2. Select the white player from the dropdown
3. Select the black player from the dropdown
4. Choose the result (White Wins, Black Wins, or Draw)
5. The ELO preview will show expected rating changes
6. Click "Record Game" to save and update ratings
Tip: You can add optional notes about the game for future reference.
Active Students:
• Appear in game recording dropdowns
• Shown on leaderboards
• Can participate in tournaments
• Count toward class statistics
Inactive Students:
• Hidden from most views
• Game history preserved
• Can be reactivated anytime
• Useful for students who leave or take breaks
Yes! Students can have their own login to access:
• Personal dashboard with their current rating and stats
• Complete game history
• Class leaderboard (their position highlighted)

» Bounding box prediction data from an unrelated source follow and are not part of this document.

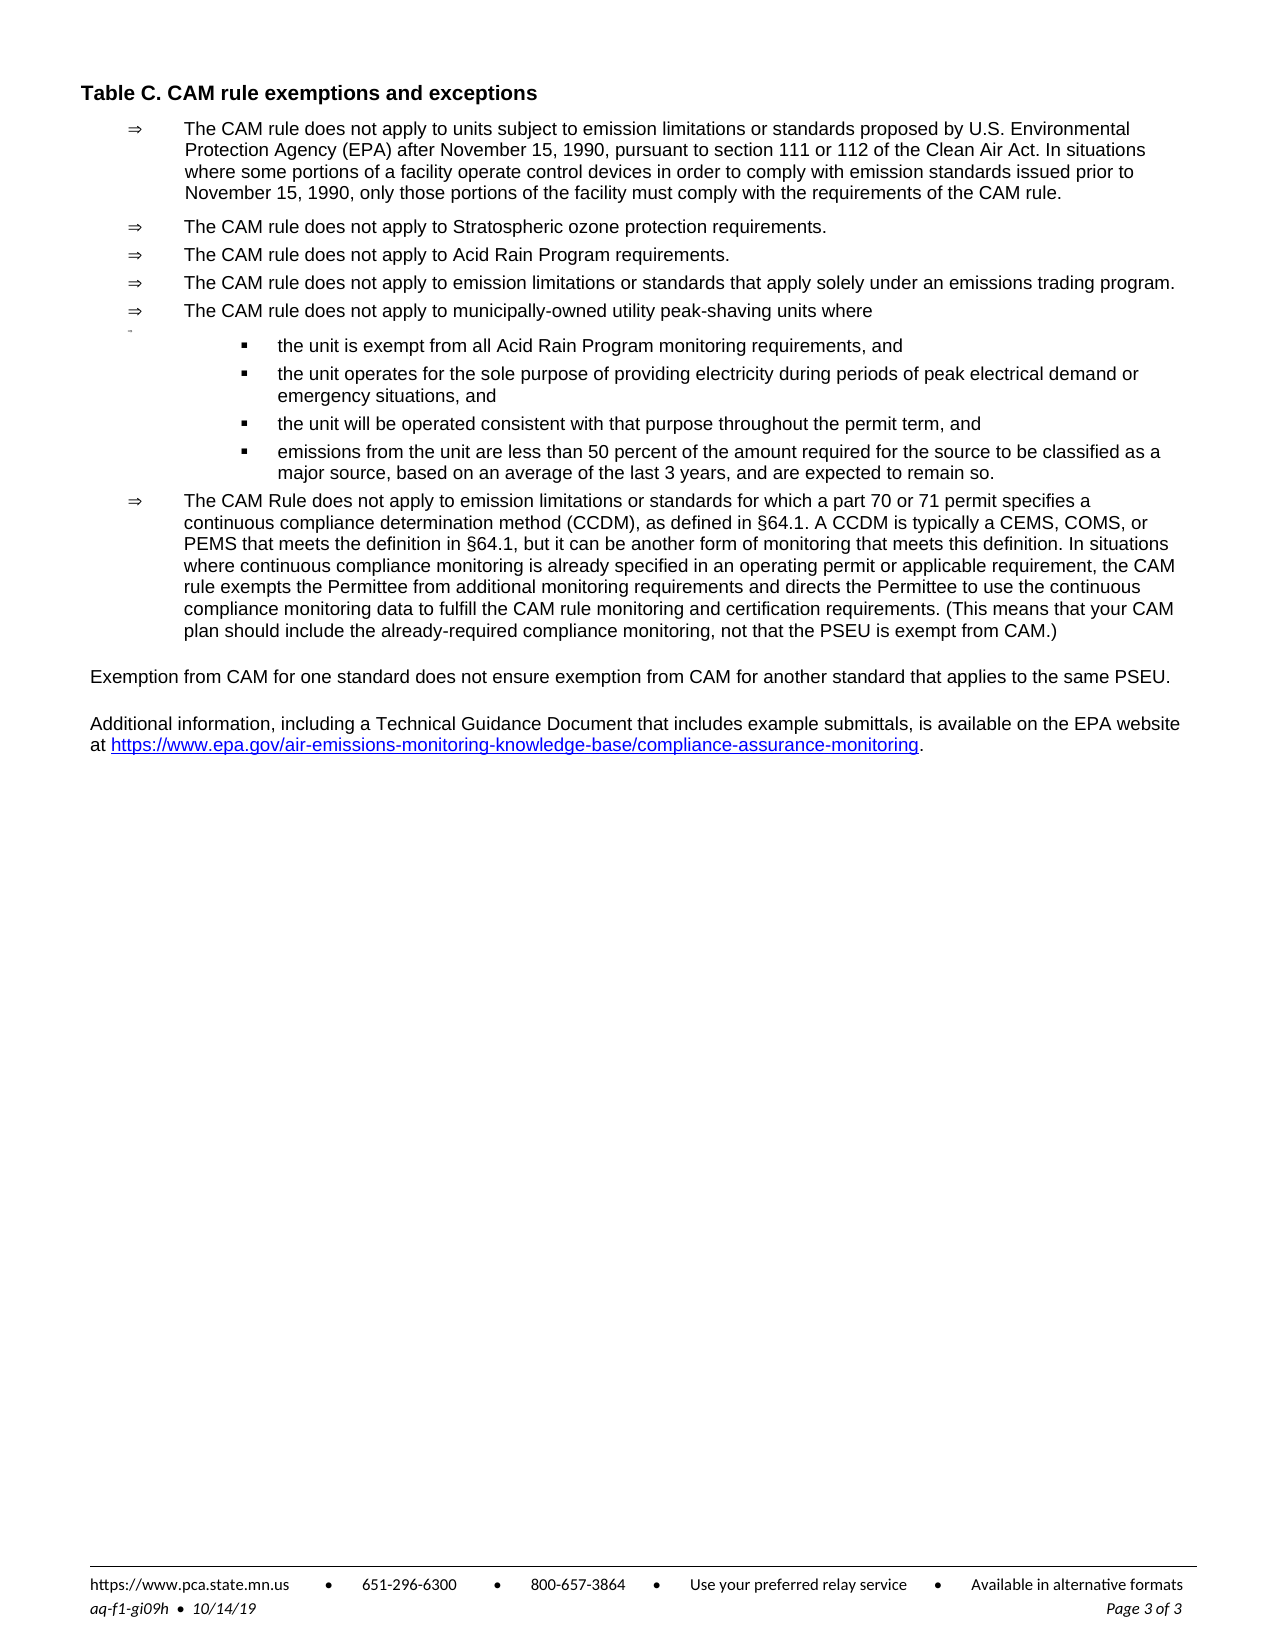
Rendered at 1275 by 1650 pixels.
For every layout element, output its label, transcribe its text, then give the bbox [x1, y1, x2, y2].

list The rule does not apply to units subject to emission limitations or standards proposed by U.S. Environmental Protection Agency (EPA) after , pursuant to section 111 or 112 of the Clean Air Act. In situations where some portions of a facility operate control devices in order to comply with emission standards issued prior to , only those portions of the facility must comply with the requirements of the rule. [127, 117, 1185, 204]
list the unit is exempt from all Acid Rain Program monitoring requirements, and [240, 335, 1185, 357]
list The rule does not apply to emission limitations or standards that apply solely under an emissions trading program. [127, 272, 1185, 294]
list The rule does not apply to Stratospheric ozone protection requirements. [127, 216, 1185, 238]
list the unit will be operated consistent with that purpose throughout the permit term, and [240, 412, 1185, 434]
text Additional information, including a Technical Guidance Document that includes example submittals, is available on the EPA website at https://www.epa.gov/air-emissions-monitoring-knowledge-base/compliance-assurance-monitoring. [90, 712, 1185, 756]
list The CAM Rule does not apply to emission limitations or standards for which a part 70 or 71 permit specifies a continuous compliance determination method (CCDM), as defined in §64.1. A CCDM is typically a CEMS, COMS, or PEMS that meets the definition in §64.1, but it can be another form of monitoring that meets this definition. In situations where continuous compliance monitoring is already specified in an operating permit or applicable requirement, the CAM rule exempts the Permittee from additional monitoring requirements and directs the Permittee to use the continuous compliance monitoring data to fulfill the CAM rule monitoring and certification requirements. (This means that your CAM plan should include the already-required compliance monitoring, not that the PSEU is exempt from CAM.) [127, 490, 1185, 641]
list The rule does not apply to Acid Rain Program requirements. [127, 244, 1185, 266]
list emissions from the unit are less than 50 percent of the amount required for the source to be classified as a major source, based on an average of the last 3 years, and are expected to remain so. [240, 440, 1185, 484]
text Table C. rule exemptions and exceptions [81, 81, 1185, 105]
list the unit operates for the sole purpose of providing electricity during periods of peak electrical demand or emergency situations, and [240, 363, 1185, 406]
list The rule does not apply to municipally-owned utility peak-shaving units where [127, 300, 1185, 322]
text Exemption from CAM for one standard does not ensure exemption from CAM for another standard that applies to the same PSEU. [90, 666, 1185, 687]
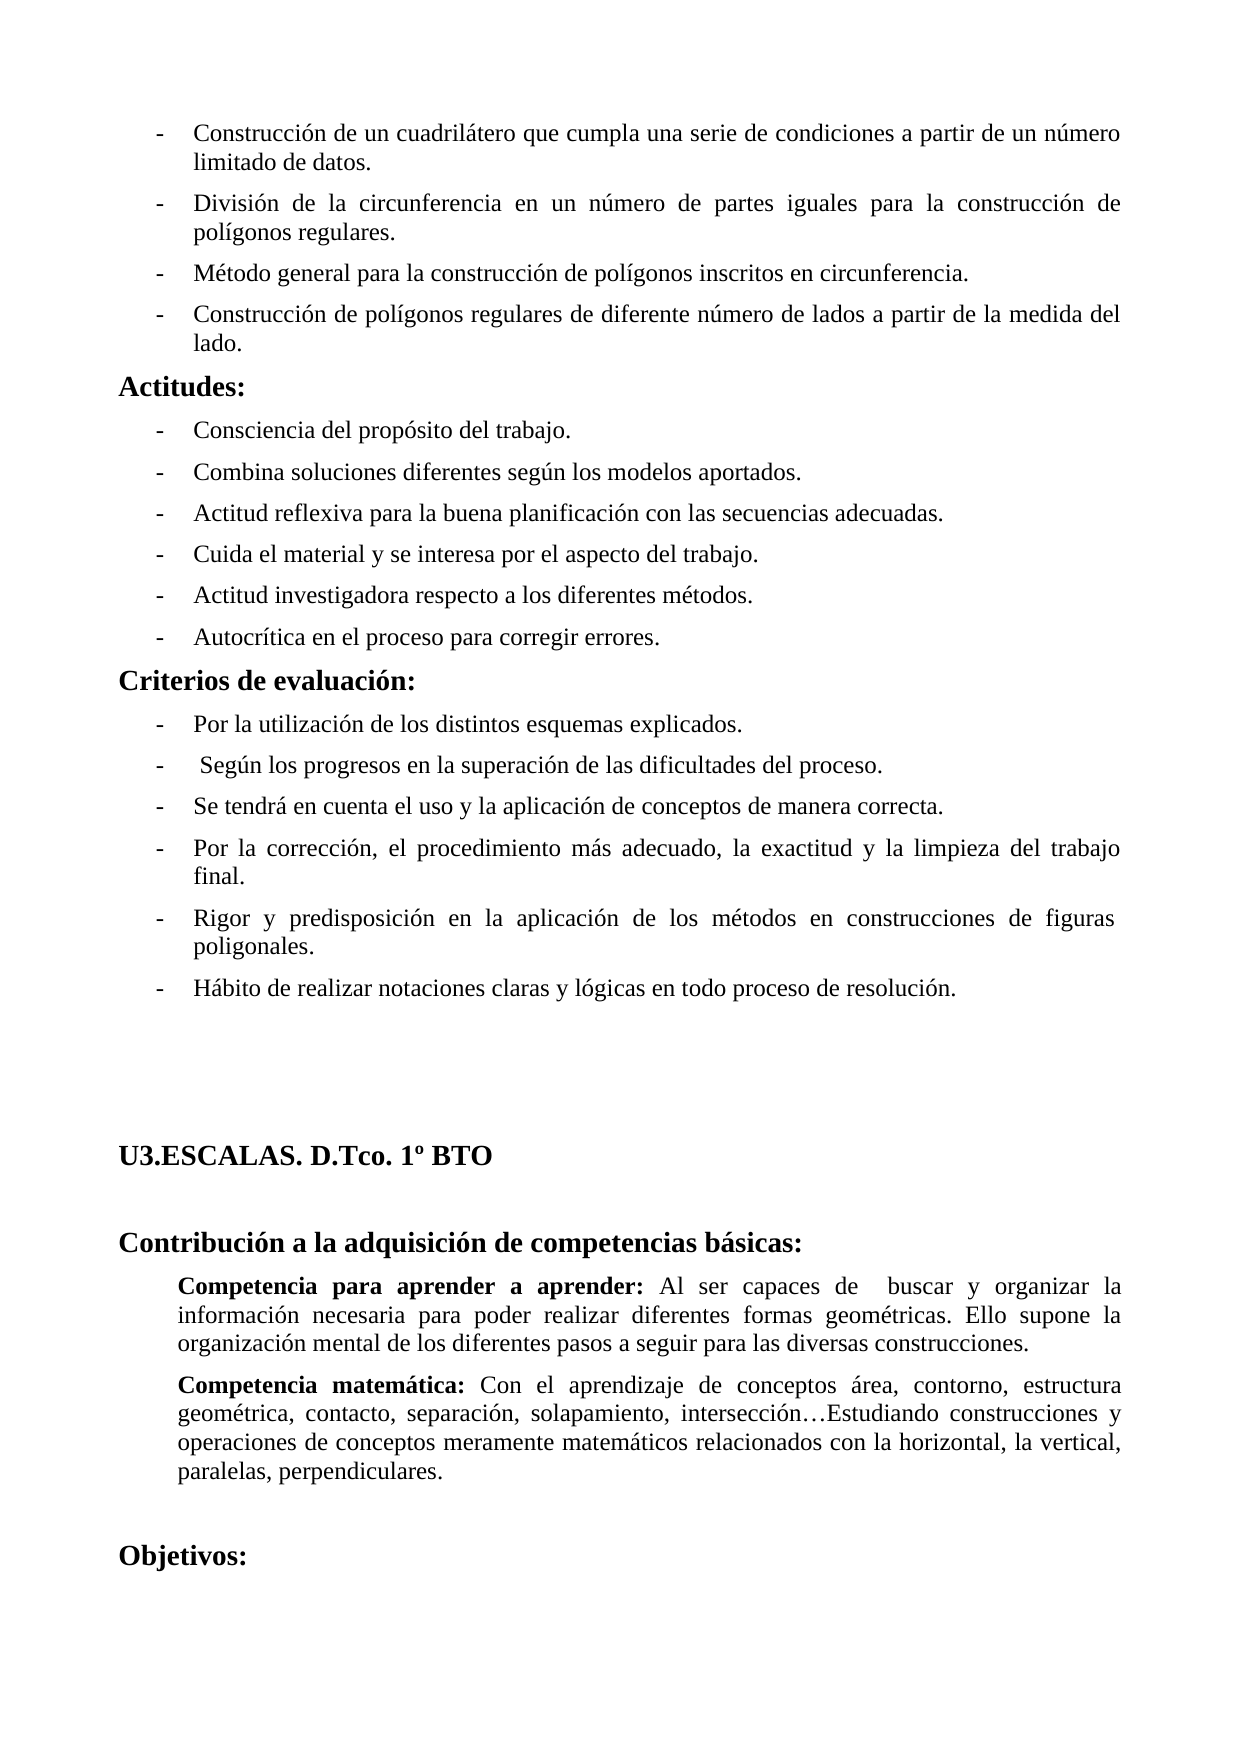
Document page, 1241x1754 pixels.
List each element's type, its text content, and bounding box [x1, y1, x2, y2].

• Recent performance trends
To enable student access, set a password when creating or editing the student profile.
🎯 Tips & Best Practices
For Teachers:
• Regular Recording: Record games immediately after they're played for accuracy
• Use Notes: Add game notes about interesting tactics or teaching moments
• Monitor ELO Economy: Check the ELO Management page weekly to prevent rating inflation
• Tournament Frequency: Run mini-tournaments regularly to maintain engagement
• Manual Adjustments: Use sparingly and consistently across all students
For Students:
• Focus on Improvement: ELO is a tool to track progress, not the only measure of success
• Learn from Losses: Losses against stronger players are learning opportunities
• Challenge Yourself: Playing stronger opponents helps you improve faster
• Track Patterns: Use your game history to identify strengths and weaknesses
🏆 Tournaments
ChessLocker uses the Swiss system for tournaments, which ensures fair pairings throughout:
1. Round 1: Players are paired randomly or by ELO rating
2. Subsequent Rounds: Players with similar tournament scores are paired together
• Winners face other winners
• Players with draws face others with similar records
• Lower-scoring players get more winnable matchups
3. Benefits:
• Every player gets meaningful games throughout
• Strong players face appropriate competition
• Weaker players aren't eliminated early
• Final standings reflect consistent performance
Tournament scoring follows standard chess tournament rules:
• Win: 1 point
• Draw: 0.5 points
• Loss: 0 points
Players are ranked by total points, with tiebreakers applied when necessary.